Small and medium-sized enterprises (SMEs) will be invited to join GE Exchange Services' (GEXS) ebusiness marketplace next year, which has until now been reserved for large companies.
Most business-to-business (B2B) initiatives are centred on so-called big-ticket deals between software vendors and large enterprises. SMEs have been left out in the cold and even initiatives such as the Business & Accounting Software Developers Association's e-BIS XML have so far only met with very limited success.
From the second quarter of 2001, GEXS plans to provide document conversion capability for popular accounting packages such as Sage or Pegasus so that smaller companies can pass and receive order and invoice information to business partners that use GEXS's Interchange services. These two documents frequently form the foundation for business transactions.
The advantage of B2B exchanges for SMEs is that they will not need to spend on expensive electronic data interchange (EDI) or value-added networks. They can exchange data with business partners without having to worry about document formats used in applications to which they are not directly integrated.

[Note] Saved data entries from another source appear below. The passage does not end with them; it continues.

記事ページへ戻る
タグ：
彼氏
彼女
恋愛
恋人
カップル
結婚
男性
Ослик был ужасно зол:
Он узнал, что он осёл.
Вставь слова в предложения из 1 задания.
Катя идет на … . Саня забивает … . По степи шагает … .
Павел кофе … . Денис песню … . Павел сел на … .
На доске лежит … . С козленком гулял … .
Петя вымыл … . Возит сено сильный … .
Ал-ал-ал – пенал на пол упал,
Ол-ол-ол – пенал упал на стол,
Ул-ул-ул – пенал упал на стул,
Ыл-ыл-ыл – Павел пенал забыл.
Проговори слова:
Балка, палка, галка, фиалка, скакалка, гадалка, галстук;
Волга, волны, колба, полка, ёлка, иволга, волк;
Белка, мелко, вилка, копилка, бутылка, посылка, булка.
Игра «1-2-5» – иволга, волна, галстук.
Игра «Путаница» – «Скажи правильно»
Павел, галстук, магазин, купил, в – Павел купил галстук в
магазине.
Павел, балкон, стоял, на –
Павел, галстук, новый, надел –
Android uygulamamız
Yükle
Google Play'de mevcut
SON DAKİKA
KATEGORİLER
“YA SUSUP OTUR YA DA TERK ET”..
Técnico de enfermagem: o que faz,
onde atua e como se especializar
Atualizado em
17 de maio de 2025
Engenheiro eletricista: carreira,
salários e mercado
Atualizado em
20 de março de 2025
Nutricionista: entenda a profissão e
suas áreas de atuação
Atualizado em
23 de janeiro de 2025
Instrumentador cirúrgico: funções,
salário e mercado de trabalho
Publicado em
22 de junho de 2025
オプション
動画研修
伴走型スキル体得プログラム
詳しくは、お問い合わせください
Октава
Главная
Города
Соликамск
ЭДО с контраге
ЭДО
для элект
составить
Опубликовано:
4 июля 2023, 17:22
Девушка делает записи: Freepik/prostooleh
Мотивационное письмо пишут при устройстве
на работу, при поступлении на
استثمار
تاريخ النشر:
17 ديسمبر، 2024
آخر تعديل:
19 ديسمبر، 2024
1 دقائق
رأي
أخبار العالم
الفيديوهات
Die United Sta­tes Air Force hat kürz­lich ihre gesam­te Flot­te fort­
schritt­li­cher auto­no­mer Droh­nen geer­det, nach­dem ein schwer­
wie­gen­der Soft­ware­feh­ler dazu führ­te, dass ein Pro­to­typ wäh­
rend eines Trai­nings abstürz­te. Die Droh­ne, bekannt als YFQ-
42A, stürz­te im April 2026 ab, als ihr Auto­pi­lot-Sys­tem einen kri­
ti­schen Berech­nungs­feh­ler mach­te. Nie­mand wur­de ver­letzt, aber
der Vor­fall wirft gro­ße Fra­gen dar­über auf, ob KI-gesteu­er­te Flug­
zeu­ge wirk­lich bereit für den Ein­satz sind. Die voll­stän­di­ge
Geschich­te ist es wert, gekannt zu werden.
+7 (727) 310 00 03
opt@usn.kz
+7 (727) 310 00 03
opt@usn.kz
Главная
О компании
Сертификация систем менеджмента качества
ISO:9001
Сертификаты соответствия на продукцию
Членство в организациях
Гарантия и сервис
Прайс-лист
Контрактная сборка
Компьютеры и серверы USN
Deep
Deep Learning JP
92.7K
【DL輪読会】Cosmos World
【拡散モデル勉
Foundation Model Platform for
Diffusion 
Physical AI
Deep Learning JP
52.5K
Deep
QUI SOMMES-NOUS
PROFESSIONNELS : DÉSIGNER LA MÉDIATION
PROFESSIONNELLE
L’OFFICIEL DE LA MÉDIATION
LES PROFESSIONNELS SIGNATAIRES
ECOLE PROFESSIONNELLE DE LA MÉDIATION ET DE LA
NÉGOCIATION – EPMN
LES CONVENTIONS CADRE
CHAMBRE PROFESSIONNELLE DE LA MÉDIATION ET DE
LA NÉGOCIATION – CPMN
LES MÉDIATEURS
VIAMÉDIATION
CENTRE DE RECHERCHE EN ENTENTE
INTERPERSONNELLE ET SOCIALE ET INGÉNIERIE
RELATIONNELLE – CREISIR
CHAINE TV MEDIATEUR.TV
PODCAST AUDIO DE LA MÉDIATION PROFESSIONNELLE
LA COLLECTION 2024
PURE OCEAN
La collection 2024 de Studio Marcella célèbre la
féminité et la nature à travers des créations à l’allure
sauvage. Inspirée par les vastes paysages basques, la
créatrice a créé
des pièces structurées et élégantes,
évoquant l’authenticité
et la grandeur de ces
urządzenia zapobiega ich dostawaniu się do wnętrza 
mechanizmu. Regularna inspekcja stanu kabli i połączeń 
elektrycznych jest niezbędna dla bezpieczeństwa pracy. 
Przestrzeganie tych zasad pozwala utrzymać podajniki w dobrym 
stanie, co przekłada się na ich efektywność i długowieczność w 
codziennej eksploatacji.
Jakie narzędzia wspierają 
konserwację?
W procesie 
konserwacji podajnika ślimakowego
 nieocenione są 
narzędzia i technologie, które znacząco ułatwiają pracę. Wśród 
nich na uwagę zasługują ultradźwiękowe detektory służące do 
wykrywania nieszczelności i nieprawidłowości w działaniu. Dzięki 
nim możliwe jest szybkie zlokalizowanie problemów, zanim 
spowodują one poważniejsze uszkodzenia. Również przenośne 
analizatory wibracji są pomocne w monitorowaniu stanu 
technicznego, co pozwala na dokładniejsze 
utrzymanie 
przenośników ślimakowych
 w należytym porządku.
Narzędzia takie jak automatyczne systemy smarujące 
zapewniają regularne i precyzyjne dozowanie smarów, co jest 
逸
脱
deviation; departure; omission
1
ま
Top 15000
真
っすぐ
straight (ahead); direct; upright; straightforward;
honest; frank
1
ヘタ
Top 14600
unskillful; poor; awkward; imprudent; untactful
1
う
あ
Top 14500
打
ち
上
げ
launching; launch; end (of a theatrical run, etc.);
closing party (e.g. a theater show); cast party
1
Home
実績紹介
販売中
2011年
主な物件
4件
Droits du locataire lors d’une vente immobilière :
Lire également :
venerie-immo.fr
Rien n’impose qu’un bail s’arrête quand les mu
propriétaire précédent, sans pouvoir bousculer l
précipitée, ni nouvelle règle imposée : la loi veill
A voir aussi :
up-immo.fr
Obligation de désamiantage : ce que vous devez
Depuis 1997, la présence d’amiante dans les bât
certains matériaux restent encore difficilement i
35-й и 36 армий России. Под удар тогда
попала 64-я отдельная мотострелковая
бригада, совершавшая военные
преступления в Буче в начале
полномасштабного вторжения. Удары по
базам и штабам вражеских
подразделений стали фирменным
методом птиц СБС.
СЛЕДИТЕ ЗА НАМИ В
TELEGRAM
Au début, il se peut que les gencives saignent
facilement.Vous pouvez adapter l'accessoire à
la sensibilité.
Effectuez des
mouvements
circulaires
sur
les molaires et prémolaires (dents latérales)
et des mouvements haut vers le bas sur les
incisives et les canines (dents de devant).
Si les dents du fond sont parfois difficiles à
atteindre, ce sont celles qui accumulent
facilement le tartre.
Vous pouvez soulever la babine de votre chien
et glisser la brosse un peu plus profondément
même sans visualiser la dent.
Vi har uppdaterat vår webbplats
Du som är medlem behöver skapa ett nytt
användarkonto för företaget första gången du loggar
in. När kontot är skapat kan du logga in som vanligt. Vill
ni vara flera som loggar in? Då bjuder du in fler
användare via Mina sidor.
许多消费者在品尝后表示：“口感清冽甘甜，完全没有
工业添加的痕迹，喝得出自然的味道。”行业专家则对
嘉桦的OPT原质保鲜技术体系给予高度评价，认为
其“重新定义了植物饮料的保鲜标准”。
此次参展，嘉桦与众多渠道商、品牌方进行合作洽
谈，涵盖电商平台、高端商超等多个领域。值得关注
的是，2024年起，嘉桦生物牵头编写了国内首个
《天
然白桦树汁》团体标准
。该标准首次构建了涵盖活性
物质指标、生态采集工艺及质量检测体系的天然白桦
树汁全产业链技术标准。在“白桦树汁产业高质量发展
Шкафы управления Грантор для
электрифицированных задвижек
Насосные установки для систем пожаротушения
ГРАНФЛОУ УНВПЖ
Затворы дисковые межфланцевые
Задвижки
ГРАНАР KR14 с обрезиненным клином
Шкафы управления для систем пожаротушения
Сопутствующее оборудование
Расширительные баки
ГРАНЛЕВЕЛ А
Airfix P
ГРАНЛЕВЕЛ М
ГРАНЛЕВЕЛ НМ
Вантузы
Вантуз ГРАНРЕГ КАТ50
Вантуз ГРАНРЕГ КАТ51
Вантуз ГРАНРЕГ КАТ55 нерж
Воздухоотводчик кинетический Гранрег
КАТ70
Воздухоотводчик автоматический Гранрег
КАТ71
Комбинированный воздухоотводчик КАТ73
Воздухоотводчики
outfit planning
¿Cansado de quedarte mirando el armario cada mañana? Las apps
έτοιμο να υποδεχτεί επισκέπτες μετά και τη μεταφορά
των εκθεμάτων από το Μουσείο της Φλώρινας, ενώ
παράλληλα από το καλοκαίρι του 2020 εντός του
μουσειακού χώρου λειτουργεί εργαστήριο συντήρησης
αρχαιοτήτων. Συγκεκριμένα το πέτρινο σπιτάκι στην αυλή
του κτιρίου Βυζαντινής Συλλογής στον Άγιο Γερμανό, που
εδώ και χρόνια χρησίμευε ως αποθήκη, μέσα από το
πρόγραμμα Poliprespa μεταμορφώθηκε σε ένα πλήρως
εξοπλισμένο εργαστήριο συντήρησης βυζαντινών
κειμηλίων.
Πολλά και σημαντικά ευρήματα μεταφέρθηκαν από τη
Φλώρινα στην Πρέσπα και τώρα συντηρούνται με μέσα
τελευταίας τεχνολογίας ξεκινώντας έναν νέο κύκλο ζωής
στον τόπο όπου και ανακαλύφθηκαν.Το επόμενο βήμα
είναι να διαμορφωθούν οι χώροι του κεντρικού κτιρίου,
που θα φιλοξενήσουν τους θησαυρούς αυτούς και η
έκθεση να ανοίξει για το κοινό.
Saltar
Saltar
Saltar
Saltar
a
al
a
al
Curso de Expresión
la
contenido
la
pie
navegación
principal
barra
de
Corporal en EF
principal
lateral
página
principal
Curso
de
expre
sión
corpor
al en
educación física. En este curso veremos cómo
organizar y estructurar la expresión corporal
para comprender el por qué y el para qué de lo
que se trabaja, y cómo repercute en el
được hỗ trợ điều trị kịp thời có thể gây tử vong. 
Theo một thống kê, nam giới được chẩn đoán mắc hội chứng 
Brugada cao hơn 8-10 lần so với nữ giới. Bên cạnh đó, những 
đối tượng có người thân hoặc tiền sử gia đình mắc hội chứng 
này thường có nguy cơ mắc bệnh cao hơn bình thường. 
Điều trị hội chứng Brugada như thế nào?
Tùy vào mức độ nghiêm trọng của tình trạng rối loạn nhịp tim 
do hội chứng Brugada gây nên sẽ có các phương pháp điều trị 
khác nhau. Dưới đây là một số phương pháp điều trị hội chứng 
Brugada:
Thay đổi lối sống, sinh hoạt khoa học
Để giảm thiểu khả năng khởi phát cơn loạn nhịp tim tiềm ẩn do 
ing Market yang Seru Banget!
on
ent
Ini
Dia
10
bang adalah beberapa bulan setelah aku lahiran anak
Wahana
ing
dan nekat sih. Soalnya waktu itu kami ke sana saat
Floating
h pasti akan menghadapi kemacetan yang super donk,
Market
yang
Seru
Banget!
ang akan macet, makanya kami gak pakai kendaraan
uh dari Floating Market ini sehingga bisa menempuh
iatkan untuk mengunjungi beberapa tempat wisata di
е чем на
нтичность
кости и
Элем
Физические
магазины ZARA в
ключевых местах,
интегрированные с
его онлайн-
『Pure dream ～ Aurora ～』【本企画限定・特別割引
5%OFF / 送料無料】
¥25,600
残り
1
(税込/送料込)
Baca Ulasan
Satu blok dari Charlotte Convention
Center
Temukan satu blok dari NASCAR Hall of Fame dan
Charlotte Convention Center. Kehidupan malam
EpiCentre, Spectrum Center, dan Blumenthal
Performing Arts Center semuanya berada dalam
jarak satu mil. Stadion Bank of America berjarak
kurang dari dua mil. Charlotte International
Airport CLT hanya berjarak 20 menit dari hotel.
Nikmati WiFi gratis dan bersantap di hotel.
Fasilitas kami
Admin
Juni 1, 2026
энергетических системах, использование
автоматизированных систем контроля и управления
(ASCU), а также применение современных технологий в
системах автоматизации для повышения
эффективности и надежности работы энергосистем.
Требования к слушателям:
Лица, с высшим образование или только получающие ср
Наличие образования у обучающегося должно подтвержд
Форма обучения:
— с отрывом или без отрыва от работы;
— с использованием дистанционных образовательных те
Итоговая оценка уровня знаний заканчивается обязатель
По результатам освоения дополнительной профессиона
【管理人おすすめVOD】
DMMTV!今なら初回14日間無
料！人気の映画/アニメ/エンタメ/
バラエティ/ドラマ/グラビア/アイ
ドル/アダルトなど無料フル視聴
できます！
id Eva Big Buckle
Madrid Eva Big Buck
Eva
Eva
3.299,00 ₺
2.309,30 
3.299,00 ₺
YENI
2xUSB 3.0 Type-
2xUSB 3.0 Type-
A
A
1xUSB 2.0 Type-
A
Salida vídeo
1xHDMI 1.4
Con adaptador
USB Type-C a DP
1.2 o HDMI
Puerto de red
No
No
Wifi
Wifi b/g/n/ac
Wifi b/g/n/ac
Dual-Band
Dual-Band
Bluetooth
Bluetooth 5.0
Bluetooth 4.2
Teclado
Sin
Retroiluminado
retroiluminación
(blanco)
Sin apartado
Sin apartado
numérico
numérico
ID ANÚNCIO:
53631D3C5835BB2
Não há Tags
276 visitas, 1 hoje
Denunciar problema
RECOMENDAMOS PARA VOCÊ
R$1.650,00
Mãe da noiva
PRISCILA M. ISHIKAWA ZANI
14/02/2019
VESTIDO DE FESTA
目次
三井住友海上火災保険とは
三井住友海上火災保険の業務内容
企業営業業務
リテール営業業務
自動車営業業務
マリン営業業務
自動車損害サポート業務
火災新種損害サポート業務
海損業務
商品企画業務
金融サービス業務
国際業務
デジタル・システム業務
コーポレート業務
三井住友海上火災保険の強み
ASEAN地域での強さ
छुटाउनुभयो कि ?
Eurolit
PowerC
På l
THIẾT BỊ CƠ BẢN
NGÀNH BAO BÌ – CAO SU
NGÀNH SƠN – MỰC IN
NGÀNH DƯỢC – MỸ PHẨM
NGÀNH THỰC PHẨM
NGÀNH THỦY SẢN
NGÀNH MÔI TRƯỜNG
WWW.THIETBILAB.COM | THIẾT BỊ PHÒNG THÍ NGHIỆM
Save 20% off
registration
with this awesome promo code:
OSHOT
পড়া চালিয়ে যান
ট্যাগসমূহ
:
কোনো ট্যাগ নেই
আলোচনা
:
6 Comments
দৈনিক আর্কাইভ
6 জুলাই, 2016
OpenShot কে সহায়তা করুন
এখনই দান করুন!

According to GEXS and its customers, less than 30 per cent of all transaction volumes are conducted electronically, yet the real cost of processing comes from the remainder.
Otto Kumbar, global vice-president of Interchange solutions, said: "It is very hard to change paper-based transactions on to computer systems. But in today's environment, being left behind is a horrible scenario."
Steve Lay, logistics manager for Homebase, confirmed that about 30 per cent of his company's suppliers participate in its use of GEXS's Interchange service. "There's still a huge number of manual transactions we need to automate," he said.
Anthony Payne, GE's global product manager, acknowledged there are problems in turning the initiative into reality. He said he has received a lukewarm reception from Sage, which is not "ruling anything in or out" but is concerned about the impact on its application code.
Payne also said GE has not decided whether GEXS will build the converters or leave it up to trusted third parties.
However, the biggest problem is figuring out how users will pay for the service. As envisaged, GEXS will act as a form of post office and it is expected that sending companies will pay on some form of transaction basis.
Brian Morgan, manager of Interchange solutions for Europe, the Middle East and Africa, said: "We know this is tricky. We have to price the service at an acceptable level and are working out how best that can be done."
If successful, GEXS will provide SMEs with a major improvement in business efficiency, largely eliminating the need to use paper-based orders and invoices. Nevertheless, bringing smaller companies on board is not a done deal.
Jiggy Patel, who manages food retailer Iceland's EDI initiative at GEXS, said: "There is a lot of work on basic things like trust before suppliers are convinced. It is a process requiring a great deal of care and attention."